Reconfigurable architectures, such as Field Programmable Gate Arrays (FPGAs), contain many configurable logic blocks sitting in a sea of interconnect. There are many uses, and indeed most people own at-least one of these unknowingly. Of most interest to me is that one can configure the electronics to look like an application, effectively executing a code directly at the electronics level. When one bears in mind the disconnect between the ISA and out-of-order micro-architecture of many modern CPUs, there are potentially numerous benefits to be gained by unifying how an application is designed to be executed by the programmer, and how it actually physically executes.
Primarily, I am interested in three things when it comes to reconfigurable architectures:
- Algorithmic transformations required to move from a Von Neumann style of computing to dataflow architecture
- The performance and energy benefits that can be delivered to applications by FPGAs
- High level programming models for enabling high(er) programmer productivity when writing high performance dataflow codes
Acceleration of HPC codes on FPGAs
This ties in with my first two interests in reconfigurable architectures, and through the EXCELLERAT EU funded Centre of Excellence (CoE) I am exploring the potential acceleration of scientific codes on FPGAs. Focusing on a few applications and benchmarks, we started with an initial focus on getting something running correctly, and then optimising to compare performance and power efficiency against other architectures.
Whilst each application is of course different, we consistently see that there are significant differences in performance between the first, Von Neumann style and the final dataflow HLS code. These can range as large as a 5000 times difference in performance, and an interesting research question is the correct approaches to obtain this optimal performance in the first instance.
Accelerating atmospheric advection
We explored the role of FPGAs to accelerate an advection scheme of MONC, an atmospheric model used by the Met Office, using HLS on an ADM8K5 FPGA card. The graph to the right illustrates a performance comparison between three CPU technologies and two versions our our FPGA approach (a previous slower version, and then one that we had fully optimised via HLS dataflow regions). It can be seen that eight FPGA kernels slightly outperforms 18 cores of Broadwell, by about 20%, but also the energy draw is less than a third that of the CPU. Eight of our optimised kernels was the most we could fit onto the ADM8K5, and when comparing 4 kernels against 4 CPU cores it can be seen that, like for like, the kernels are significantly faster.

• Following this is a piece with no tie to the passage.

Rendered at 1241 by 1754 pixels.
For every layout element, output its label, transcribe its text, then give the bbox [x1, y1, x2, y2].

Following Xilinx’s high level productivity design methodology, the Fortran code was ported into HLS C++ and then the block design constructed from this. The block design itself is illustrated below, where on the left we have general infrastructure to connect to the host via PCIe, and on the right we have the infrastructure required to interact with the card’s 16GB DRAM (across two banks, each of the big IP blocks on the right are DRAM memory controllers) which holds the input data and results. Top middle are four of our advection IP blocks which have been exported from Vivado HLS, and the domain decomposed across these. More information can be found here, which represents work illustrated by the previous FPGA in the above graph, and we then undertook follow on work which focused specifically on techniques to reduce the cost of data movement, which resulted in significant performance improvements and more details are here.

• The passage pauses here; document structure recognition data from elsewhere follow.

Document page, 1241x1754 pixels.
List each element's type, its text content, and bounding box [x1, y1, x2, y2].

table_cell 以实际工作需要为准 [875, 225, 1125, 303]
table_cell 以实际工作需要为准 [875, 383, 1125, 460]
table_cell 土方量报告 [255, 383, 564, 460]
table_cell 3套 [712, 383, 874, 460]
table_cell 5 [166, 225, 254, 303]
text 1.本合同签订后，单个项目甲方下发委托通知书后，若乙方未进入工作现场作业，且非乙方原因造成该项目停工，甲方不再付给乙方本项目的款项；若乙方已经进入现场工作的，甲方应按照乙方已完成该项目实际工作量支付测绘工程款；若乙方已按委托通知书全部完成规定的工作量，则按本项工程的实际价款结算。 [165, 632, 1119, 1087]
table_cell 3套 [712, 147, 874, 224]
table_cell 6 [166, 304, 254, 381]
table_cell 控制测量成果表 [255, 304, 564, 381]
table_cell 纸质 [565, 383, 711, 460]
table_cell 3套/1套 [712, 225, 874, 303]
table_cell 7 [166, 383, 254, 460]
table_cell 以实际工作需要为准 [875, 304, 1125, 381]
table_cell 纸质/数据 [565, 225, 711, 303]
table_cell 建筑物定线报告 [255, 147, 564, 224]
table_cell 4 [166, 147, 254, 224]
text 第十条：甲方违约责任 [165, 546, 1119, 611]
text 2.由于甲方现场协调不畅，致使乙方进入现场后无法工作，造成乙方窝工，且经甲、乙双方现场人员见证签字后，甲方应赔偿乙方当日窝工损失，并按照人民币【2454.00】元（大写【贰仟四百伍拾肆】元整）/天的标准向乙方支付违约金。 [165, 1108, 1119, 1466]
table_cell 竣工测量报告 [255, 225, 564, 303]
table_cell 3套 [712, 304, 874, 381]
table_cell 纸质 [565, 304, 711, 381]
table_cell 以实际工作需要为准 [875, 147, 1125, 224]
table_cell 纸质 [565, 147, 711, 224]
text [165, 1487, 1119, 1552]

Accelerating Nekbone’s CG solver
Nekbone, which represents the core computational pattern of Nek5000, is a popular HPC mini-app, and the vast majority of the runtime (over 75%) can be found within the AX kernel of the CG solver. We ported this to FPGAs, with the hypothesis being that on the CPU because this is fairly memory bound, by designing our memory access in a bespoke manner, then we could ameliorated this issue. For this work we used Xilinx’s Vitis platform and from the HLS kernel perspective this was quite a challenge, and we ended up adopting a dataflow architecture illustrated on the right, where the major computation required is a series of matrix multiplications, which can run concurrently and results then combined. However, due to data reordering requirements between different parts of the kernel and dependencies, to keep the entire dataflow pipeline busy we conceptually split it up across elements. Each element involves a number of grid points, up to around 4096, and the first part processes the next element, e+1, the middle part the current element,e, and the last part the previous element, e-1. Whilst this added significantly to the code complexity, there was over a 4000 times difference in performance between the first HLS version and the design illustrated on the right. Furthermore, with four kernels (the maximum we can fit onto the Alveo U280) we can out perform a 24-core Xeon Platinum (Cascade Lake) by over 4 times, and reach around 75% the performance of a V100 GPU (but at over twice the power efficiency). I think this illustrates that there are significant potential benefits to FPGAs, however one must adopt programming them in an entirely different, dataflow fashion.
C bindings for the Pynq
Xilinx’s Pynq is an SBC that aims to make the programming of FPGAs more accessible. In addition to the programmable logic, the attached Zynq 7020 also contains two ARM Cortex-A9 cores which run Linux, and Xilinx have provided Python bindings which are accessible via Jupyter notebooks. In the past couple of years my students and I have used this technology extensively for teaching and other projects, including running soft-cores, and found that it would be handy to have available C bindings for our uses. Therefore I wrote an open source library, pynq API, hosted at Github that provides such C bindings. The library is fairly simple and fully documented, and intended to be used as a replacement to the Python library if you are looking to interface with the Zynq in some other language. In addition to the core library, which loads the bitstream, and provides basic functionality such as MMIO, mapped shared memory, and GPIO, there is also an extensions API which provides support for functionality including AXI DMA and AXI interrupts.